Page text>

The Happiness Scores are then mapped to the ETFs.

In [8]:
# Combine Dataframes to show Happiness Score by ETF (for Portfolio Weights)

country_etf_combined = pd.merge(etf_country_map_df, wh_2015_2019_df,on='Country', how='outer')

country_etf_combined.set_index('ETF', inplace=True)
columns = [2015,2016,2017,2018,2019]
country_etf_combined.columns = columns

country_etf_combined

NameError: name 'wh_2015_2019_df' is not defined

### Portfolio Weightings

For each year the score is weighted so that the total is 100.

The weighted scores are shown below with a temporary Total row to check they add up to 100. 

In [None]:
# Create dictionary of country_etf_combined columns for later calculation to weight the scores for each year.

country_dict = {}

# Loop through the country_etf_combined DataFrame to create a dictionary column for each year.

for col in country_etf_combined.columns:
    country_dict[col] = pd.DataFrame(country_etf_combined[col])
    


In [None]:
# Create new dataframe to receive the newly calculated portfolio weights

country_etf_weighted = pd.DataFrame()

# Loop through the country_dict (yearly Happiness Scores) to rebase the scores to equal 100.

for key in country_dict:
    country_etf_weighted[key] = (country_dict[key]/country_dict[key].sum()) * 100

# Round to 2 dp and review the dataframe
country_etf_weighted = country_etf_weighted.round(decimals=2)

country_etf_weighted.append(country_etf_weighted.sum().rename('Total'))

The portfolio weights for each year are displayed in an interactive donut chart to show the change over time.

Click on each fund to view which years that fund was included. 


In [None]:
# Create a new plot dictionary to loop through the country_etf_weighted dataframe, dropping the NA values for each year.

plot_dict = {}

for col in country_etf_weighted.columns:
    plot_dict[col] = pd.DataFrame(country_etf_weighted[col].dropna())

In [None]:
# Using Plotly graph_objects, plot a donut chart for each years' weightings

# Create dynamic columns - smaller of the number of charts or 3
cols = min(3, len(plot_dict.keys()))

# Create dynamic rows - number of charts / 3 
rows = int(3 * (int(len(plot_dict.keys())/3) + (len(plot_dict.keys()) % 3 > 0))/3)


# Create subplot grid based on dynamic rows and columns
fig = make_subplots(
    cols=cols, 
    rows=rows, 
    specs=[[{"type": "pie"}] * cols] * rows
)

Your tasks>
a. Summarize the notebook excerpt on ETF portfolio weights above in two sentences.
b. Carry the notebook excerpt on ETF portfolio weights forward from the point at which it stops.

Material provided>
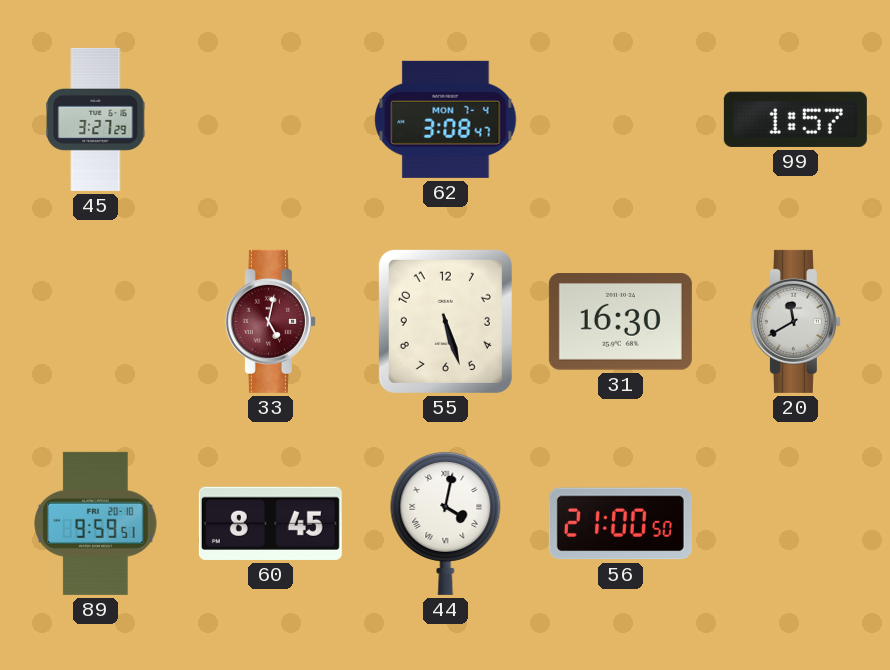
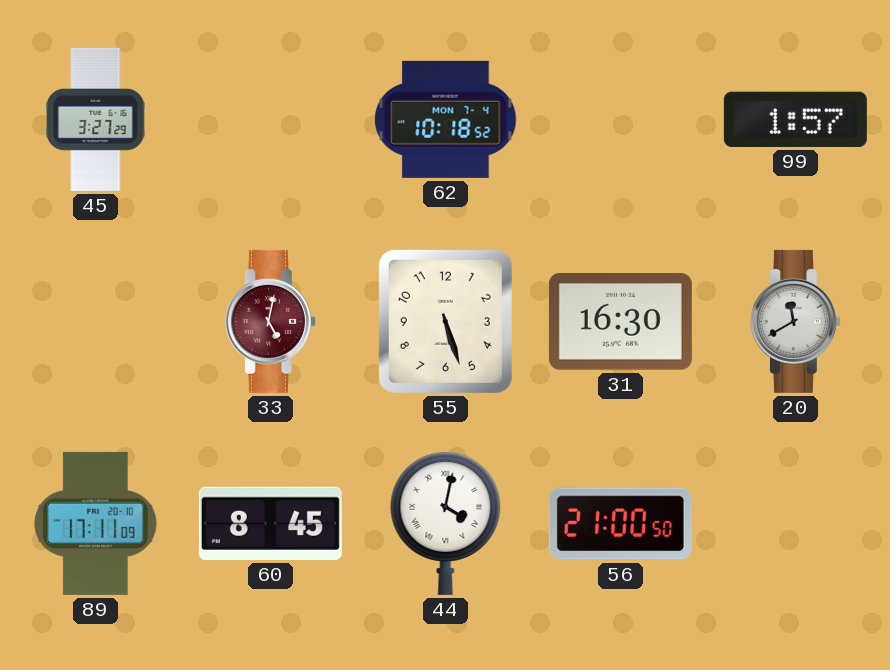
62: 3:08 -> 10:18
89: 9:59 -> 17:11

Responses to the tasks>
a. Happiness Scores for 2015 through 2019 are mapped to ETFs by merging a country-to-ETF table with the yearly scores, though that cell raises a NameError because wh_2015_2019_df is not defined. Each year's scores are then rebased to total 100, rounded to two decimal places and checked with a temporary Total row, and the yearly weights are prepared for interactive donut charts laid out in a grid of at most three columns.

b.
# Set counter for row and column placement of donut charts
counter = 0

# Grid

grid = {
    1:1,
    2:2,
    3:3,
    4:1,
    5:2
}


# Loop through dictionary of dataframes to plot
for key in plot_dict.keys():

    counter +=1
           
    fig.add_trace(go.Pie(
        labels=list(plot_dict[key].index),
        textinfo="none",
        values=plot_dict[key][key],
        hoverinfo='label+value',
        hole=0.5,
        title=f"{key}"
        ), 
        row=-(-counter // cols), 
        col=grid[counter]
    )


for template in ["plotly_dark"]:
    fig.update_layout(
        template=template, 
        title="Portfolio Weightings by Year", 
        height=600,
        width = 1200,
        annotations=[dict(text='', x=0.2, y=0.5, font_size=20, showarrow=False)]
    )

fig

### Portfolio Return

The portfolio weightings table is converted to binary code and then mapped to the original ETF return dataframe. 

In [None]:
# Create a dataframe to mark countries included each year

etfs_yearly = country_etf_weighted.transpose()

# Drop the benchmark
etfs_yearly = etfs_yearly.drop(columns="iShares MSCI World")

# Convert to binary code
for value in etfs_yearly:
    etfs_yearly.loc[etfs_yearly[value] > 0, value] = 1

# Display    
etfs_yearly


The dataframe is expanded to cover the entire period.

In [None]:
# Match ETF returns to years included

etf_yearly_df = all_etf_df.copy().drop(columns='iShares MSCI World')

etf_yearly_df.loc['2015-02-01':'2015-12-31'] = [etfs_yearly.loc[2015]]*11
etf_yearly_df.loc['2016-01-01':'2016-12-31'] = [etfs_yearly.loc[2016]]*12
etf_yearly_df.loc['2017-01-01':'2017-12-31'] = [etfs_yearly.loc[2017]]*12
etf_yearly_df.loc['2018-01-01':'2018-12-31'] = [etfs_yearly.loc[2018]]*12
etf_yearly_df.loc['2019-01-01':'2019-12-31'] = [etfs_yearly.loc[2019]]*12


# Display dataframe
etf_yearly_df.head()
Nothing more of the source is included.